50-50 broadcast rule 'problematic'

Campaigners for a Yes vote in the upcoming children's rights referendum have acknolwedged that the  50/50 rule, arising from …

Campaigners for a Yes vote in the upcoming children's rights referendum have acknolwedged that the  50/50 rule, arising from the 1995 McKenna judgement which states that taxpayers’ money can not be used to promote one side in a referendum, was problematic in the context of a referendum for which there is broad support.

Tanya Ward, chief executive of the Children’s Rights Alliance, said she was concerned there would not be enough people on the No side to get a debate going.

"People need to understand what the amendment is about and what impact it will have on their children and on their family life. I think we’re probably concerned that the media won’t be able to run enough packages and enough items explaining the details of the amendment,” she said.

Ms Ward was speaking at the launch of a campaign by Yes for Children, an umbrella group representing Barnardos, the Irish Society for the Prevention of Cruelty to Children (ISPCC), the Children’s Rights Alliance and Campaign for Children, which is calling for a Yes vote on November 10th.


They say the proposed constitutional amendment is a chance to leave the past behind and will ensure children are better respected, protected and heard.

It will also, if approved, act as a signpost to decision makers and to the courts that they have to recognise that children have rights.

Former Supreme Court Judge Catherine McGuinness and Campaign for Children chair said cases such as the Roscommon incest case showed that not only did children not have proper constitutional protection but that the constitution could be used to prevent adequate intervention to help them.

She also said the proposed amendment would go some way to correct the imbalance in how children of married and unmarried parents are treated.
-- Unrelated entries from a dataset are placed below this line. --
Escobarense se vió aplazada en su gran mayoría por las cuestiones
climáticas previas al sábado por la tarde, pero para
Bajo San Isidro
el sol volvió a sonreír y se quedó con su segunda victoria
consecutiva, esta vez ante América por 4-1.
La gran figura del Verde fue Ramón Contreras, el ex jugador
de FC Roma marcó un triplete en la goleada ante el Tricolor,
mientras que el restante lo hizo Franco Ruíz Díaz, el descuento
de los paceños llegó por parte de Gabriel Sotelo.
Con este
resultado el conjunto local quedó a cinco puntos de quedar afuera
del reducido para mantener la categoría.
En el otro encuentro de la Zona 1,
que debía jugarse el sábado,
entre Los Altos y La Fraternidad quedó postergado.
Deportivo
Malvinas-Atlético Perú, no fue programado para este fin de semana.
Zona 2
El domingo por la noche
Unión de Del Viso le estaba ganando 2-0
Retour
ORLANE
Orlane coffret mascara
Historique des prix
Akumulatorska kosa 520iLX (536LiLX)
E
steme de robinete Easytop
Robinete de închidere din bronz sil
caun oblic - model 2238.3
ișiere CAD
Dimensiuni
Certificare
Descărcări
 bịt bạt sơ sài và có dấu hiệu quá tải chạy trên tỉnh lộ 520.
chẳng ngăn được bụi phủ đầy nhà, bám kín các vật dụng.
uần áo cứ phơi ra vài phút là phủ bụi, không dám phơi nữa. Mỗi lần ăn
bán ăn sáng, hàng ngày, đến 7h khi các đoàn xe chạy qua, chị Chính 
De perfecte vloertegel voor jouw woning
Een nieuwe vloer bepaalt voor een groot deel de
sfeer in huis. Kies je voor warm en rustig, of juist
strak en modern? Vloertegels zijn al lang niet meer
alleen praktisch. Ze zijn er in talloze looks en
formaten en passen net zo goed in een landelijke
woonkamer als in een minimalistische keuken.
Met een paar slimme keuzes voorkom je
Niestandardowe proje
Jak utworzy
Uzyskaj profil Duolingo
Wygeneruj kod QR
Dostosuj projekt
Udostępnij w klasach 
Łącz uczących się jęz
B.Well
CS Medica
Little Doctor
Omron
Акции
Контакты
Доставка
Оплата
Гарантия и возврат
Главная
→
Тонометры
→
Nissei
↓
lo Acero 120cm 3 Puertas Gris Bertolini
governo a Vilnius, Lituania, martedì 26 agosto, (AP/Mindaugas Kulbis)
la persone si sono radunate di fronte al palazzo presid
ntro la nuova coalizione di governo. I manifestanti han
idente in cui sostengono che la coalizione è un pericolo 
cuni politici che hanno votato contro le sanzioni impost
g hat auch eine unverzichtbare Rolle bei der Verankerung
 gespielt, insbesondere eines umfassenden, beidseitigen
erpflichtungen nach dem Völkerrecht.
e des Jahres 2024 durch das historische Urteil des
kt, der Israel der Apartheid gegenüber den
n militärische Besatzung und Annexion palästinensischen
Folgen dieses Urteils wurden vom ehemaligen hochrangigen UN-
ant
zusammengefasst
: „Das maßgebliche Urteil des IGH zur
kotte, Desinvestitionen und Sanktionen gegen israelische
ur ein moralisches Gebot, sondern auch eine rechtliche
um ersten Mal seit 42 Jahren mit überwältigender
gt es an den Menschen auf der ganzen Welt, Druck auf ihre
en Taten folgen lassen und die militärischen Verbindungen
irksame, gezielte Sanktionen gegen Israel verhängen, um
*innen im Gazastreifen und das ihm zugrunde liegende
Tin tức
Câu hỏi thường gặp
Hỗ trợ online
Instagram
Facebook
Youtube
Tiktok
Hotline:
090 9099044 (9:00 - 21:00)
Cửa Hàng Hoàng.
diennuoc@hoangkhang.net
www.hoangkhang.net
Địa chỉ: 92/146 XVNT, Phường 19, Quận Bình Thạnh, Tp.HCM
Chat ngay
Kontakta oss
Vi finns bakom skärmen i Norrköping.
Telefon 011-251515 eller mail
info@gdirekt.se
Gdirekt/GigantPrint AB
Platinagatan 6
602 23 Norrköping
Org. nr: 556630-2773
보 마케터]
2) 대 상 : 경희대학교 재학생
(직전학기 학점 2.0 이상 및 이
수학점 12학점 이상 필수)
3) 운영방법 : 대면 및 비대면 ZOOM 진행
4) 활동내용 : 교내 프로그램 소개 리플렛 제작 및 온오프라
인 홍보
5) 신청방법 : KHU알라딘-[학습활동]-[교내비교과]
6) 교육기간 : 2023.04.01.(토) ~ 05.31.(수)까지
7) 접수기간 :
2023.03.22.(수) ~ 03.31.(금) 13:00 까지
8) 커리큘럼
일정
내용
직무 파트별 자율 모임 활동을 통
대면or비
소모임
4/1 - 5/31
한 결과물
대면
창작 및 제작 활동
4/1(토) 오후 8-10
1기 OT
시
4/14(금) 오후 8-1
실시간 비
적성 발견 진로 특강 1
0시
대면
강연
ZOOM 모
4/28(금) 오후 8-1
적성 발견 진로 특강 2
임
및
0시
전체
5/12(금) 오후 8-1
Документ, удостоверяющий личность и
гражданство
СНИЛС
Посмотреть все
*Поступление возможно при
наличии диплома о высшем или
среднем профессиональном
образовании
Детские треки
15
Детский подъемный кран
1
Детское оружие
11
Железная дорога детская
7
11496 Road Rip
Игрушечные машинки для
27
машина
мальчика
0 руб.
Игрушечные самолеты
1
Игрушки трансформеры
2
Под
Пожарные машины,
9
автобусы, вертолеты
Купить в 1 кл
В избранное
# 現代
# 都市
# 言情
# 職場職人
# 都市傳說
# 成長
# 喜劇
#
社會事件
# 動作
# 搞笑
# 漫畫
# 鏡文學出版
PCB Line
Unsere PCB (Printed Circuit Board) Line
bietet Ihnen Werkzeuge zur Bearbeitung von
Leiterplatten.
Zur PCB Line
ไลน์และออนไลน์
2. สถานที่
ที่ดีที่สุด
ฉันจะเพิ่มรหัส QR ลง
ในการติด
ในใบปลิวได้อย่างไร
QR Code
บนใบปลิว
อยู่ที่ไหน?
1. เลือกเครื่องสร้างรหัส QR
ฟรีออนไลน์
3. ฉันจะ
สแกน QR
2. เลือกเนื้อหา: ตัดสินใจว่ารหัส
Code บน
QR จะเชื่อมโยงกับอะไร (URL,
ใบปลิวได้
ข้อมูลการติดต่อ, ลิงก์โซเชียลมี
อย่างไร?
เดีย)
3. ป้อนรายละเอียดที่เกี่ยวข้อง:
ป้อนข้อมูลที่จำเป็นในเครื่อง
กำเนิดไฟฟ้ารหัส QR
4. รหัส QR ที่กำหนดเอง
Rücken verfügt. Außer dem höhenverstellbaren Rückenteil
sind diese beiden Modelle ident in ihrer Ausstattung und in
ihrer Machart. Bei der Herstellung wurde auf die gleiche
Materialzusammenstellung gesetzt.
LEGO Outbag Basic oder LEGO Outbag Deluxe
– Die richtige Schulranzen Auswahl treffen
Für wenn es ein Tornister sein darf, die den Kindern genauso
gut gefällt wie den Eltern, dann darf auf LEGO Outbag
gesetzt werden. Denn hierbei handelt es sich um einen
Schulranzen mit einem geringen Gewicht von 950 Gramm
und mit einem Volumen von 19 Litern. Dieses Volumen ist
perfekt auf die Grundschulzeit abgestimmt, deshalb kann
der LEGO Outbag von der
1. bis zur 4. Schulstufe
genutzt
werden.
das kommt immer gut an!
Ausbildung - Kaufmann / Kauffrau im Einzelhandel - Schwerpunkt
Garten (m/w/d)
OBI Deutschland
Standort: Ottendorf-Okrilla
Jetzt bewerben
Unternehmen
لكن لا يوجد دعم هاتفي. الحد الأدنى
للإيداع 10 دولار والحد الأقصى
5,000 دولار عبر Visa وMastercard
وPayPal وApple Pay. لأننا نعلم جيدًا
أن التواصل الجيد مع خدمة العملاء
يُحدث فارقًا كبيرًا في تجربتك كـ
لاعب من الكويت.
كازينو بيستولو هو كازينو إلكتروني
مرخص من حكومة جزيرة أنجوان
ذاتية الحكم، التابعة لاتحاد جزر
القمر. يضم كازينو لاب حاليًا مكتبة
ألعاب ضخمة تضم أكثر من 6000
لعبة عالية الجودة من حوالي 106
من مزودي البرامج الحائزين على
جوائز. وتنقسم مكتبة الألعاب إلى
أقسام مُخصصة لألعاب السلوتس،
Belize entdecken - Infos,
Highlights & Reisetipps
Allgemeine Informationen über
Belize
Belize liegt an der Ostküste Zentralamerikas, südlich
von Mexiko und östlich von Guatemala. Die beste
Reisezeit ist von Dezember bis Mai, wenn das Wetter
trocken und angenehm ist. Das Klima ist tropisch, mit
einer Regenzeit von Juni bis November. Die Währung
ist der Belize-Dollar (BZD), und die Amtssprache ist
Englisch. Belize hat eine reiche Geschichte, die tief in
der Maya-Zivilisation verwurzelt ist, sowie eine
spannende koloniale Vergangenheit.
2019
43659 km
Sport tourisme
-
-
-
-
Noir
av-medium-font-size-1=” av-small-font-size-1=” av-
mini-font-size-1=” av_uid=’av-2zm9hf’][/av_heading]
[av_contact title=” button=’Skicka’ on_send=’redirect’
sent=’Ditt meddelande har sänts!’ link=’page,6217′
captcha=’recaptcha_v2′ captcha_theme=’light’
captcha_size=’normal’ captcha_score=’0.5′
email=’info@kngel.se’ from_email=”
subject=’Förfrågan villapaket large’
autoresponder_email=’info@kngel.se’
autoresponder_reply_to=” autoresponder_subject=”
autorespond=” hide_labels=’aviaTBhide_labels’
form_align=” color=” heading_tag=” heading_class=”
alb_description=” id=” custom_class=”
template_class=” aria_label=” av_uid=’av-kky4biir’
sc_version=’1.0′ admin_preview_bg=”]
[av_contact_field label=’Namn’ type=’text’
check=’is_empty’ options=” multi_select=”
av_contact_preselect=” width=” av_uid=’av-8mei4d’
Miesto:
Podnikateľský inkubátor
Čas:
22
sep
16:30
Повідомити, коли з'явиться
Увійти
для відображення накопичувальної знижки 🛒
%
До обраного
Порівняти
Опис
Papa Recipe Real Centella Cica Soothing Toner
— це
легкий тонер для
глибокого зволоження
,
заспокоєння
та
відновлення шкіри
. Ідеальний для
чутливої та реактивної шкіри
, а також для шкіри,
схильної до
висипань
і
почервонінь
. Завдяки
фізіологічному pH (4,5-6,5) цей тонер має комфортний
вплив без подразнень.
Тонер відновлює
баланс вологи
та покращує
“Children are children and we need to protect all of them and to give all of them rights,” she said.

Ms Ward said the amendment would give a voice to children in family law proceedings.

“The amendment will put an onus on the Oireachtas to enact legislation to ensure that the best interest of children are taken into account in childcare and family law proceedings… Family law often involves a bitter fight between a mother and a father and children are often sidelined in those cases. It is very important to bring children back to the centre of those key decisions.”

ISPCC chief executive Ashley Balbirnie said no money would be diverted from children’s services to run their campaign.

“We are tightly strapped at the moment. We’re not going to divert a penny from our services into running this campaign.”

The Alliance of Parents Against the State is among the groups opposed to the reforms, fearing that the Government will be given powers to interfere with the family and rights will be taken away from parents.

The alliance has support from former MEP Kathy Sinnott and anti-abortion campaigner Nora Bennis.

The wording of the proposed amendment to the Constitution agreed at Cabinet last week would, if approved by the electorate, affirm the rights of the child and allow the State, in exceptional circumstances, to take the place of parents.

It contains a number of elements in a single article. The first element recognises the natural and imprescriptible rights of children.

The second is similar to the current article 42.5, which the amendment proposes to delete, relating to the State supplying the role of the family in exceptional cases. It makes clear this intervention can take place irrespective of parents’ marital status.

The third element provides for the adoption of children whose parents, again irrespective of marital status, have failed for a period of time prescribed by law in their responsibility. It will also allow for voluntary placement for adoption, meaning married parents can consent for the first time to having their children placed for adoption.

The fourth part says the best interests of the child must be a “paramount” consideration in judicial and custody proceedings. The fifth element says in such proceedings the views of children must be heard and taken into account, having regard to the child’s age and maturity.

A Referendum Commission has been set up to oversee an impartial information campaign, informing the public of both sides of the debate.

Judge Mary Finlay Geoghegan was appointed chairman of the group.